Rather than focusing only on the genes or proteins in E. coli,
the CCDB tries to bring together nearly all aspects of the genomic,
proteomic and metabolomic character of E. coli (strain K12)
under one roof.
The
CyberCell database CCDB actually consists of 4 browsable databases as
shown in Figure 1 below:
1) the main CyberCell database (CCDB - containing gene and protein
information), 2) the 3D structure database (CC3D – containing
information for structural proteomics), 3) the RNA database (CCRD –
containing tRNA and rRNA information), and 4) the metabolite database
(CCMD – containing metabolite information). Each of these
databases is accessible through hyperlinked buttons located at the
top of the CCDB homepage. All CCDB sub-databases are fully web
enabled, permitting a wide variety of interactive browsing, search
and display operations.
Figure 1. Screenshot of the
CyberCell home page (http://redpoll.pharmacy.ualberta.ca/CCDB).
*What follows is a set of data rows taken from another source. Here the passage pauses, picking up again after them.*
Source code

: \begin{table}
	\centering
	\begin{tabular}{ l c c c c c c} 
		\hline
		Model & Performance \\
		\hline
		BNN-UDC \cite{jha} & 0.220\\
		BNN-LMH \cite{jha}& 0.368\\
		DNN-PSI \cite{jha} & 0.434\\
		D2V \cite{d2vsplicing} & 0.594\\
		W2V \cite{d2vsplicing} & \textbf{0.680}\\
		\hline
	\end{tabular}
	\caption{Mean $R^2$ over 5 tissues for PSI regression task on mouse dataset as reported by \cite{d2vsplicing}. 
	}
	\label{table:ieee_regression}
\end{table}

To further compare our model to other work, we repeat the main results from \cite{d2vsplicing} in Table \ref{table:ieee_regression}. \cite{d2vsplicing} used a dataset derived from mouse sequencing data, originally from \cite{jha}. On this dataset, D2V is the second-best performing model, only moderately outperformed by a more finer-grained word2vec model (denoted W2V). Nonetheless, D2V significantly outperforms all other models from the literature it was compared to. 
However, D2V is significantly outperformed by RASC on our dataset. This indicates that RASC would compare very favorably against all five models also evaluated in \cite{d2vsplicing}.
The four browsable database links appear just below the CyberCell
banner as CCDB (CyberCell database, containing
gene and protein
information), CC3D (3D
structure database), CCRD (the RNA
database), and CCMD
(the
metabolite database).
In
addition to the usual data viewing and sorting features found in most
databases, CCDB also offers a local BLAST search (against E. coli
plus 4 other model organisms), a boolean text search, a chemical
structure search utility and a relational data extraction tool. The
data extraction utility allows users to select one or more data
fields and to search for ranges, occurrences or partial occurrences
of words, strings or numbers. The data extractor uses clickable web
forms to easily construct complex SQL-like queries. For instance,
using a few mouse clicks it is relatively simple to find "all
occurrences of periplasmic proteins that are homologous to human
proteins that have a molecular weight > 32 kD and a cysteine
content less than 5%". The output from these queries is provided
in multiple formats including an HTML table format, a circular
chromosome applet view and a tab-delimited Excel format for
subsequent downloading, analysis or graphical display.
So
if you’re someone who routinely uses or studies E. coli or if you
simply just want to learn more about microbes in general, check out
the CCDB at http://redpoll.pharmacy.ualberta.ca/CCDB.
For those of
you who are interested in database development, you may also find
that the CCDB offers a glimpse of what the next generation of
bioinformatics databases will soon offer.
Chapter 10.
GelScape
Contributed
by Paul Stothard,
Bioinformatician, Canadian Bioinformatics
Help Desk, University of Alberta
Young N, Chang Z, Wishart DS. GelScape: a
web-based server for interactively annotating, manipulating, comparing
and archiving 1D and 2D gel images. Bioinformatics. 2004 Apr
12;20(6):976-8. Epub 2004 Feb 5 [PubMed]
[PDF].
Do
you run a lot of protein gels? Do you find
yourself searching for gel images from your previous experiments,
either for comparison purposes or when it is time to publish? Keeping
track of gel images can be a daunting task. There is help however—a
new web-based tool called GelScape. GelScape stores your images in a
private database, and it allows you to add detailed annotations, so
that the information needed for interpretation is always available (Figure 1). But
the most exciting feature of GelScape is that it permits accurate gel
comparisons, through image morphing, annotation transfers, and image
overlays. GelScape can be used online at http://www.gelscape.ualberta.ca/,
or it can be installed and run locally. Because it is written in Java,
GelScape can run on any current computer with a web browser. The price
is right too--it's completely free! Commercial products with similar
features typically cost between $3000 and $5000. Additional
information, including a GelScape tutorial, is available at the above
website.
Figure 1. GelScape's
Annotate&View Mode. This mode allows the end user to annotate and
view spots on a gel. In the above 2D gel image, the ATP5B spot is
selected, as indicated by the green cross in the left pane, and
annotation about this spot (protein name, spot label,
Swiss-Prot/GenBank ID, spot volume, organism, cellular location, MW,
comments) appears in the right pane.